Write the following entries out again exactly, skipping each image.

§ **Recorded information**
__________
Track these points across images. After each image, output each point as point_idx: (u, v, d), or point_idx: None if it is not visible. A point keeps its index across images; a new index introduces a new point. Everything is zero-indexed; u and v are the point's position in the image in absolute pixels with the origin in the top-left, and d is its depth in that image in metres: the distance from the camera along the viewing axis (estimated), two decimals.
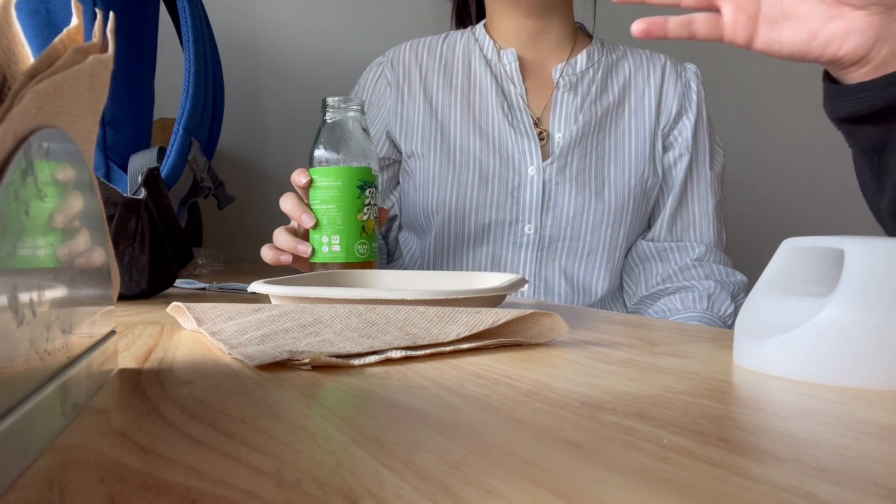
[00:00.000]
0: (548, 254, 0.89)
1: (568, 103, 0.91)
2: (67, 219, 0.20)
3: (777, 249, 0.32)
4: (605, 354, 0.33)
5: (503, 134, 0.89)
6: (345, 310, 0.37)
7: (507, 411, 0.22)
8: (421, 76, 0.94)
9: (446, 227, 0.89)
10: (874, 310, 0.26)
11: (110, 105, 0.74)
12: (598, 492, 0.15)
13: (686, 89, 0.93)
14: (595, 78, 0.93)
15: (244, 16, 1.38)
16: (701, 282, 0.88)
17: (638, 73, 0.94)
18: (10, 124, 0.16)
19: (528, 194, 0.88)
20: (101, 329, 0.25)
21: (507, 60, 0.93)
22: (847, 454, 0.18)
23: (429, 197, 0.90)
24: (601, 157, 0.89)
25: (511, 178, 0.88)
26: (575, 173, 0.88)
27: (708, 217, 0.92)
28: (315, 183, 0.64)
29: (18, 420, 0.15)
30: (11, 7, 0.20)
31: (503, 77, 0.93)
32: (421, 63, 0.95)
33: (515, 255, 0.89)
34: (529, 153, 0.88)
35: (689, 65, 0.95)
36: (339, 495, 0.15)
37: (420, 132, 0.92)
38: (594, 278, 0.90)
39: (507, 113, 0.90)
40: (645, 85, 0.93)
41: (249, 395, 0.24)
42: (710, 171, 0.93)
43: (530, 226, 0.88)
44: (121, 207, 0.57)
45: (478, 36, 0.96)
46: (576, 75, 0.93)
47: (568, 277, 0.89)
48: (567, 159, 0.88)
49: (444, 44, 0.97)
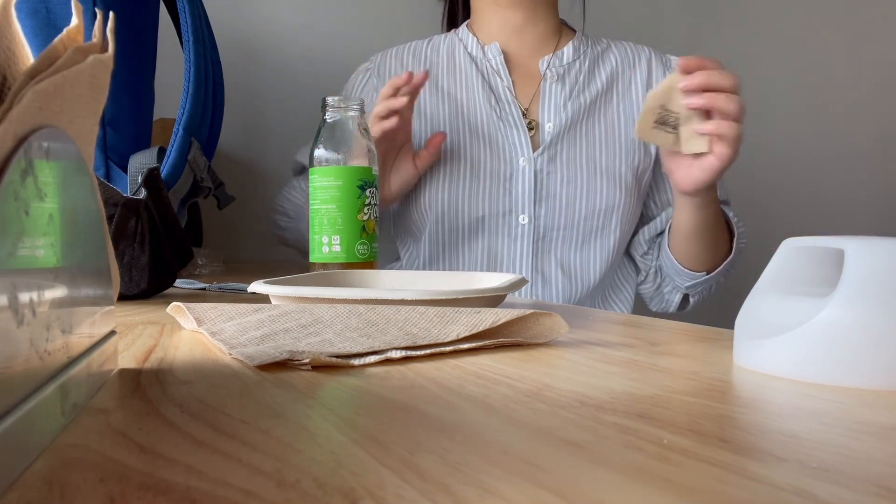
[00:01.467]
0: (543, 244, 0.89)
1: (556, 93, 0.92)
2: (67, 219, 0.20)
3: (777, 249, 0.32)
4: (605, 354, 0.33)
5: (492, 127, 0.90)
6: (345, 310, 0.37)
7: (507, 411, 0.22)
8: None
9: (440, 223, 0.90)
10: (874, 310, 0.26)
11: (110, 105, 0.74)
12: (598, 492, 0.15)
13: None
14: (582, 69, 0.94)
15: (244, 16, 1.38)
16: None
17: (624, 62, 0.96)
18: (10, 124, 0.16)
19: (521, 185, 0.88)
20: (101, 329, 0.25)
21: (491, 55, 0.94)
22: (847, 454, 0.18)
23: (421, 195, 0.90)
24: (591, 145, 0.91)
25: (503, 170, 0.89)
26: (566, 162, 0.89)
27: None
28: (315, 183, 0.64)
29: (18, 420, 0.15)
30: (11, 7, 0.20)
31: (489, 71, 0.93)
32: (405, 68, 0.96)
33: (511, 247, 0.89)
34: (520, 144, 0.89)
35: (672, 57, 0.97)
36: (339, 495, 0.15)
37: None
38: (590, 267, 0.91)
39: (496, 106, 0.91)
40: (632, 74, 0.95)
41: (249, 395, 0.24)
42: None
43: (524, 216, 0.88)
44: (121, 207, 0.57)
45: (461, 35, 0.97)
46: (563, 67, 0.94)
47: (564, 268, 0.90)
48: (557, 148, 0.89)
49: (428, 47, 0.98)
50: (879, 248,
__________
§ **Answer**
Track these points across images. After each image, output each point as point_idx: (u, v, d), or point_idx: None if it is not visible. A point keeps its index across images; a new index introduces a new point. Everything is zero-indexed; u and v are the point's position in the image in absolute pixels with the origin in the top-left, and d is its depth in that image in metres: the distance from the camera along the viewing axis (estimated), two decimals.
[00:00.000]
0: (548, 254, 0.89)
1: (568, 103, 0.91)
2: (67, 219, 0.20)
3: (777, 249, 0.32)
4: (605, 354, 0.33)
5: (503, 134, 0.89)
6: (345, 310, 0.37)
7: (507, 411, 0.22)
8: (421, 76, 0.94)
9: (446, 227, 0.89)
10: (874, 310, 0.26)
11: (110, 105, 0.74)
12: (598, 492, 0.15)
13: (686, 89, 0.93)
14: (595, 78, 0.93)
15: (244, 16, 1.38)
16: (701, 282, 0.88)
17: (638, 73, 0.94)
18: (10, 124, 0.16)
19: (528, 194, 0.88)
20: (101, 329, 0.25)
21: (507, 60, 0.93)
22: (847, 454, 0.18)
23: (429, 197, 0.90)
24: (601, 157, 0.89)
25: (511, 178, 0.88)
26: (575, 173, 0.88)
27: (708, 217, 0.92)
28: (315, 183, 0.64)
29: (18, 420, 0.15)
30: (11, 7, 0.20)
31: (503, 77, 0.93)
32: (421, 63, 0.95)
33: (515, 255, 0.89)
34: (529, 153, 0.88)
35: (689, 65, 0.95)
36: (339, 495, 0.15)
37: (420, 132, 0.92)
38: (594, 278, 0.90)
39: (507, 113, 0.90)
40: (645, 85, 0.93)
41: (249, 395, 0.24)
42: (710, 171, 0.93)
43: (530, 226, 0.88)
44: (121, 207, 0.57)
45: (478, 36, 0.96)
46: (576, 75, 0.93)
47: (568, 277, 0.89)
48: (567, 159, 0.88)
49: (444, 44, 0.97)
[00:01.467]
0: (543, 244, 0.89)
1: (556, 93, 0.92)
2: (67, 219, 0.20)
3: (777, 249, 0.32)
4: (605, 354, 0.33)
5: (492, 127, 0.90)
6: (345, 310, 0.37)
7: (507, 411, 0.22)
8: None
9: (440, 223, 0.90)
10: (874, 310, 0.26)
11: (110, 105, 0.74)
12: (598, 492, 0.15)
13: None
14: (582, 69, 0.94)
15: (244, 16, 1.38)
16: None
17: (624, 62, 0.96)
18: (10, 124, 0.16)
19: (521, 185, 0.88)
20: (101, 329, 0.25)
21: (491, 55, 0.94)
22: (847, 454, 0.18)
23: (421, 195, 0.90)
24: (591, 145, 0.91)
25: (503, 170, 0.89)
26: (566, 162, 0.89)
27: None
28: (315, 183, 0.64)
29: (18, 420, 0.15)
30: (11, 7, 0.20)
31: (489, 71, 0.93)
32: (405, 68, 0.96)
33: (511, 247, 0.89)
34: (520, 144, 0.89)
35: (672, 57, 0.97)
36: (339, 495, 0.15)
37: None
38: (590, 267, 0.91)
39: (496, 106, 0.91)
40: (632, 74, 0.95)
41: (249, 395, 0.24)
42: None
43: (524, 216, 0.88)
44: (121, 207, 0.57)
45: (461, 35, 0.97)
46: (563, 67, 0.94)
47: (564, 268, 0.90)
48: (557, 148, 0.89)
49: (428, 47, 0.98)
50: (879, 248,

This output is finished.